Nicolas Bedos a fait le choix de tourner en pellicule pour donner forme à une esthétique plus ou moins intemporelle des personnages, du genre et de la région. Le metteur en scène raconte : "Je voulais filmer une histoire d’aujourd’hui avec des outils d’autrefois."
"En dépit des progrès technologiques, la pellicule confère un aspect pictural que le numérique ne permet pas, notamment en extérieur. Ça se sent sur les peaux, le brillant des regards. La contrepartie, c’est que la mise en place est beaucoup plus laborieuse, du fait que la pellicule est moins sensible à la lumière."
C'est bien Isabelle Adjani que l'on voit dans le film qu'Adrien projette : le visage numérisé de la comédienne à 30 ans a été "collé" sur celui d’une jeune actrice.

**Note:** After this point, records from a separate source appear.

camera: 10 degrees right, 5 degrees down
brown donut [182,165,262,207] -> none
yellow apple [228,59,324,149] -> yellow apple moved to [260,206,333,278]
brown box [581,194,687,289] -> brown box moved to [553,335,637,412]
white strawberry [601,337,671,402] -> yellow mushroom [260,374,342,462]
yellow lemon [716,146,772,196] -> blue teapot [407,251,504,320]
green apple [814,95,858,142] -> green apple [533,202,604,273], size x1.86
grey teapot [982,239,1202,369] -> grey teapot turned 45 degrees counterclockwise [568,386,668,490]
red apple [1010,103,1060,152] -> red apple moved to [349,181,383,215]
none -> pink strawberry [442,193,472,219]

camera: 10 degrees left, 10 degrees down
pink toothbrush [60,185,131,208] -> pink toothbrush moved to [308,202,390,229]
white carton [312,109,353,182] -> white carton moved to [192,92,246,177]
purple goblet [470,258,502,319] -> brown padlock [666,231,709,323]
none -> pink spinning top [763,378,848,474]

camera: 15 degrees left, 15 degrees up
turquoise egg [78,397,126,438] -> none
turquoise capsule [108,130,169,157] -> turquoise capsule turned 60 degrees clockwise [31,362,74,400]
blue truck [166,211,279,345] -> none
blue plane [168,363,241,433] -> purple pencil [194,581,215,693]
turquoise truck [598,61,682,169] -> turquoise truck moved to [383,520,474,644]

Le personnage de Margot a été inspiré à Nicolas Bedos par une escort tchèque qui évoluait dans un grand hôtel où il était pianiste. Un soir, alors que le bar fermait et qu’elle n’avait pas trouvé de client, le futur cinéaste lui avait fait la cour :
"Elle était drôle, très brillante, on enchaînait les verres et je sentais qu’on se plaisait lorsqu’elle s’était soudain ressaisie en me disant qu’en gros, tout ça ne servait rien, l’amour ne servait à rien, il était hors de question qu’elle soit venue jusqu’à Paris pour s’amouracher d’un petit mec dans mon genre.

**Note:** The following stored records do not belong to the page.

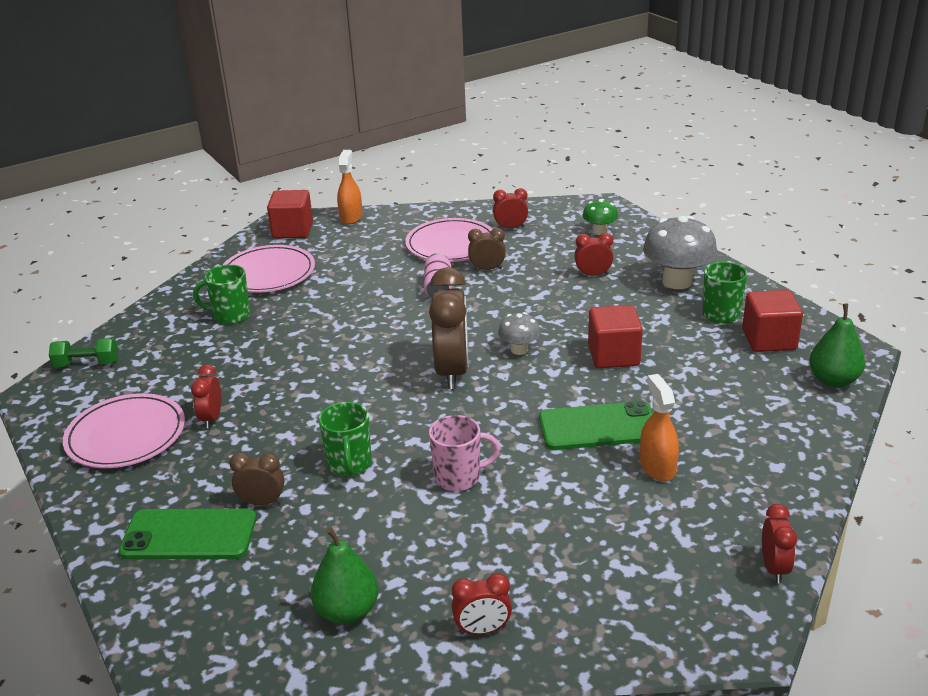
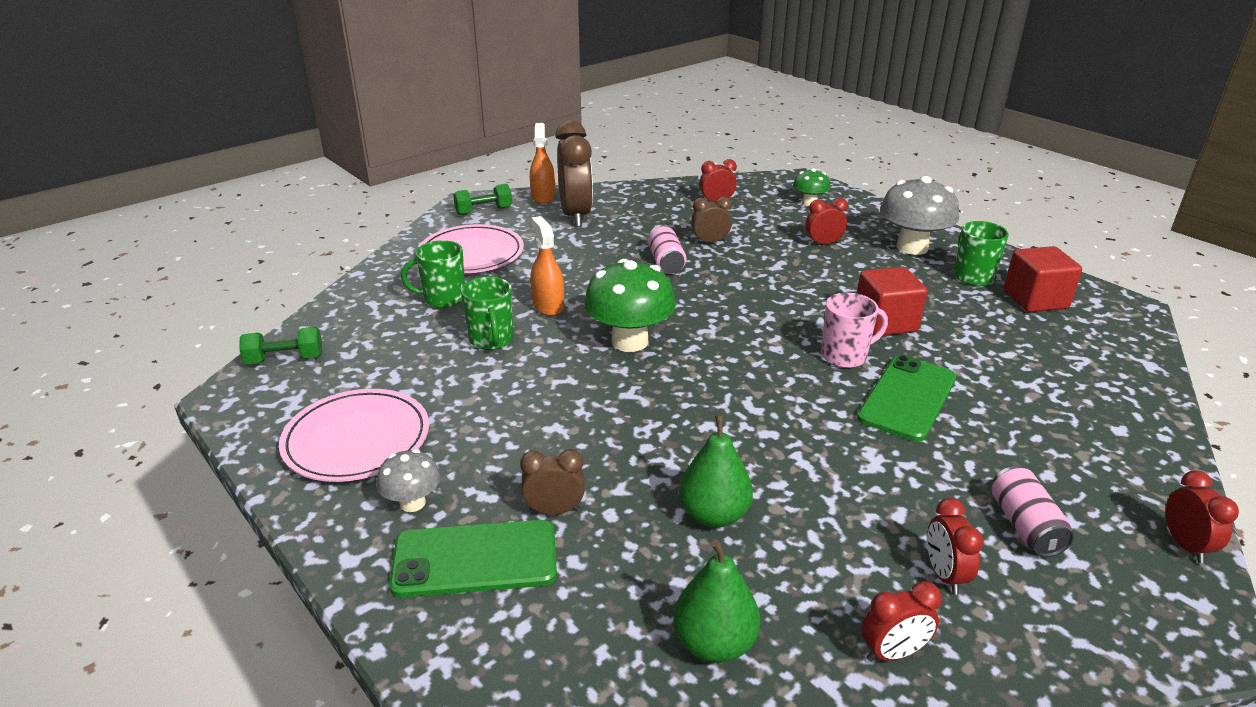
camera: 10 degrees left, 0 degrees up
red clock [191,364,221,428] -> red clock moved to [927,498,984,595]
red cube [267,190,313,239] -> green dumbbell [453,184,512,215]
green mug [319,402,372,476] -> green mug moved to [461,277,513,350]
pink plate [405,218,493,262] -> none
brown clock [429,267,468,389] -> brown clock moved to [555,120,593,227]
pink mug [429,415,500,491] -> pink mug moved to [821,293,888,368]
grey mushroom [498,312,541,355] -> grey mushroom moved to [376,449,440,512]
green phone [539,401,653,450] -> green phone turned 45 degrees counterclockwise [857,355,956,441]
orange spray bottle [640,374,679,481] -> orange spray bottle moved to [530,216,564,316]
green pear [810,304,865,387] -> green pear moved to [679,414,753,528]
none -> green mushroom [584,259,676,352]
none -> pink can [992,466,1074,557]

"Il lui restait quelques années pour épouser un riche qui lui permettrait de posséder un appartement et de faire venir sa mère de Tchécoslovaquie."
Pierre Niney a pris des cours de danse pour les besoins du film. Une activité à laquelle il s'est adonné par le passé lorsqu'il était à la Comédie-Française : "Mais cette fois, le travail était beaucoup plus poussé. J’ai beaucoup répété avec Suzanne Meyer, une chorégraphe très talentueuse qui m’a guidé et préparé pour ces scènes."

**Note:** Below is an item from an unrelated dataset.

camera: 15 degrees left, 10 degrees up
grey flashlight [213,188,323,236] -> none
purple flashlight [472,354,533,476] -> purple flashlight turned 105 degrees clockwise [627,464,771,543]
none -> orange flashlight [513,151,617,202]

"Quand Adrien danse c’est comme un monologue. Tantôt une déclaration d’amour à la vie. Tantôt à Margot. Il devait y avoir une forme de pudeur dans ces danses mais aussi l’expression d’une exaltation retrouvée, d’un lâcher-prise", se rappelle-t-il.
Nicolas Bedos s'est référé à la citation de Somerset Maugham à propos de la Riviera : "A sunny place for shady people". Il a donc choisi d'ouvrir le film sur des plans d’un Nice très urbain, assez peu exotique et a demandé à ce que le drone utilisé survole des zones en construction :
"J’annonce par-là que le programme ne consistera pas essentiellement à exploiter l’aspect glamour de la région. Pour y avoir travaillé en tant qu’auteur associé au théâtre national de Nice, et pour y vivre désormais une grande partie de l’année, je pense pouvoir dire que je connais bien cette région."
"J’en connais l’histoire brillante, celle des artistes majeurs (Picasso, Chagall, Matisse, Nicolas de Staël), mais aussi celle de la corruption, du racisme, du repli sur soi. Aujourd’hui, une nouvelle génération s’emploie à refaire de cette région le joyau qu’elle était."
"Dans le livre, m’appuyant sur le dossier très détaillé que m’avait rédigé un ami promoteur, je racontais la lente défiguration de Cagnes-sur-Mer, un village médiéval sublime dont il reste quelques merveilles mais que le béton, tel un serpent, est venu étrangler."
"D’ailleurs, si vous regardez bien, la villa de Martha est surplombée par deux immeubles dégueulasses. Elle s’imagine vivre sur la Riviera d’Hitchcock, de Fitzgerald et de Cocteau, mais la réalité menace. Mascarade est à cette image : les personnages se racontent une vie, un amour, une histoire."